==== DATA SUPPLIED

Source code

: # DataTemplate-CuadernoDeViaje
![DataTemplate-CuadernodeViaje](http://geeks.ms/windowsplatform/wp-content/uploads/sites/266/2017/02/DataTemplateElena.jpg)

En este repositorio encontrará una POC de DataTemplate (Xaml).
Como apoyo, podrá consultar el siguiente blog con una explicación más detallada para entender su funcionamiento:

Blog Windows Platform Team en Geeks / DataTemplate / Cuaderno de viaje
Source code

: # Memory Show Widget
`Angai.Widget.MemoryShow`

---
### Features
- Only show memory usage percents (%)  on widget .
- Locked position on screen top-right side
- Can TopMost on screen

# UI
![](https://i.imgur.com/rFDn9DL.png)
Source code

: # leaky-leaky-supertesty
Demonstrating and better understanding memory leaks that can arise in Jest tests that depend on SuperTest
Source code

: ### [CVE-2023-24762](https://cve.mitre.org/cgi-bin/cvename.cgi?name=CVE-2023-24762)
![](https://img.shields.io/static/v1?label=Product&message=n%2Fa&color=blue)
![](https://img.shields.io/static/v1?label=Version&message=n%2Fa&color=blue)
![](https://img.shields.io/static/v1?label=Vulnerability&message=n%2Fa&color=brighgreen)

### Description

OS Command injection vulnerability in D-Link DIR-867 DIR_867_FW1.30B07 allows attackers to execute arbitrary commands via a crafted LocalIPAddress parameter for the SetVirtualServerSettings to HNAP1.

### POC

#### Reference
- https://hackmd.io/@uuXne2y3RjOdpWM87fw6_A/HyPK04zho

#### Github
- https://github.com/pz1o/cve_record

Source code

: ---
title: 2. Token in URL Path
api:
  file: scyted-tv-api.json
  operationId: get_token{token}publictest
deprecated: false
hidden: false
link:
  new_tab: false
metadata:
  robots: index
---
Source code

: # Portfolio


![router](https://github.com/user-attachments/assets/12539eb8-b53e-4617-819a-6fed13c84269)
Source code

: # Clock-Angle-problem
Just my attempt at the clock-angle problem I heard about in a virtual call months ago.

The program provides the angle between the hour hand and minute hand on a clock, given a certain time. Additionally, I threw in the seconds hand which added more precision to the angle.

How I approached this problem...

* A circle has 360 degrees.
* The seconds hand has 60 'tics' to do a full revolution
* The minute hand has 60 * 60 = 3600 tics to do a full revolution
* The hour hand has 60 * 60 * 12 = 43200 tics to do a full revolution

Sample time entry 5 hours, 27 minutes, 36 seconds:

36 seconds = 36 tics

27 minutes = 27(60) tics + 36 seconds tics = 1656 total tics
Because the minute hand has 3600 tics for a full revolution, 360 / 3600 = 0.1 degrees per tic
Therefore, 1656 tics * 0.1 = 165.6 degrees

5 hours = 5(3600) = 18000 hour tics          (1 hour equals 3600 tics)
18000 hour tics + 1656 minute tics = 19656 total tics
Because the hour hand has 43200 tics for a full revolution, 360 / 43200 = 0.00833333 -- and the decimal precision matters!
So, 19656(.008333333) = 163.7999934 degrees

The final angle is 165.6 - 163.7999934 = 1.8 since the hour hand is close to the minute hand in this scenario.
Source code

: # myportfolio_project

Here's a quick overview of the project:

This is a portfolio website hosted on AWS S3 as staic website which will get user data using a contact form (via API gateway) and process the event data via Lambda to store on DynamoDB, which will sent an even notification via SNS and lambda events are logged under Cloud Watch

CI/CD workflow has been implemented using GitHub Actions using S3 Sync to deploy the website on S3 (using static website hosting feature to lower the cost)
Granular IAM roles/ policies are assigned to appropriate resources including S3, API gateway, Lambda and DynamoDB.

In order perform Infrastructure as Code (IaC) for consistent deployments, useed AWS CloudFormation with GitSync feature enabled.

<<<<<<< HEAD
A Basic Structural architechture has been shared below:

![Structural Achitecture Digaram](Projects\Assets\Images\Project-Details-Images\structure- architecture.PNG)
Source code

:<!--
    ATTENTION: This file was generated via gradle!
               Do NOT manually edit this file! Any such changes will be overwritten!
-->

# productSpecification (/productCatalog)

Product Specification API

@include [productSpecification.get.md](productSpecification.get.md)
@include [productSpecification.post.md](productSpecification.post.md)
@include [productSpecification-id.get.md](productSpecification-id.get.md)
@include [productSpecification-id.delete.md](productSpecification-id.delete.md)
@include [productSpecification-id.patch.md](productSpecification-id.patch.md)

========

*INSTRUCTION:* Copy the lines of the entries verbatim, starting at the line containing "27 minutes = 27(60)" and ending at the line containing "Granular IAM roles/".

*RESULT BELOW:*
27 minutes = 27(60) tics + 36 seconds tics = 1656 total tics
Because the minute hand has 3600 tics for a full revolution, 360 / 3600 = 0.1 degrees per tic
Therefore, 1656 tics * 0.1 = 165.6 degrees

5 hours = 5(3600) = 18000 hour tics          (1 hour equals 3600 tics)
18000 hour tics + 1656 minute tics = 19656 total tics
Because the hour hand has 43200 tics for a full revolution, 360 / 43200 = 0.00833333 -- and the decimal precision matters!
So, 19656(.008333333) = 163.7999934 degrees

The final angle is 165.6 - 163.7999934 = 1.8 since the hour hand is close to the minute hand in this scenario.
Source code

: # myportfolio_project

Here's a quick overview of the project:

This is a portfolio website hosted on AWS S3 as staic website which will get user data using a contact form (via API gateway) and process the event data via Lambda to store on DynamoDB, which will sent an even notification via SNS and lambda events are logged under Cloud Watch

CI/CD workflow has been implemented using GitHub Actions using S3 Sync to deploy the website on S3 (using static website hosting feature to lower the cost)
Granular IAM roles/ policies are assigned to appropriate resources including S3, API gateway, Lambda and DynamoDB.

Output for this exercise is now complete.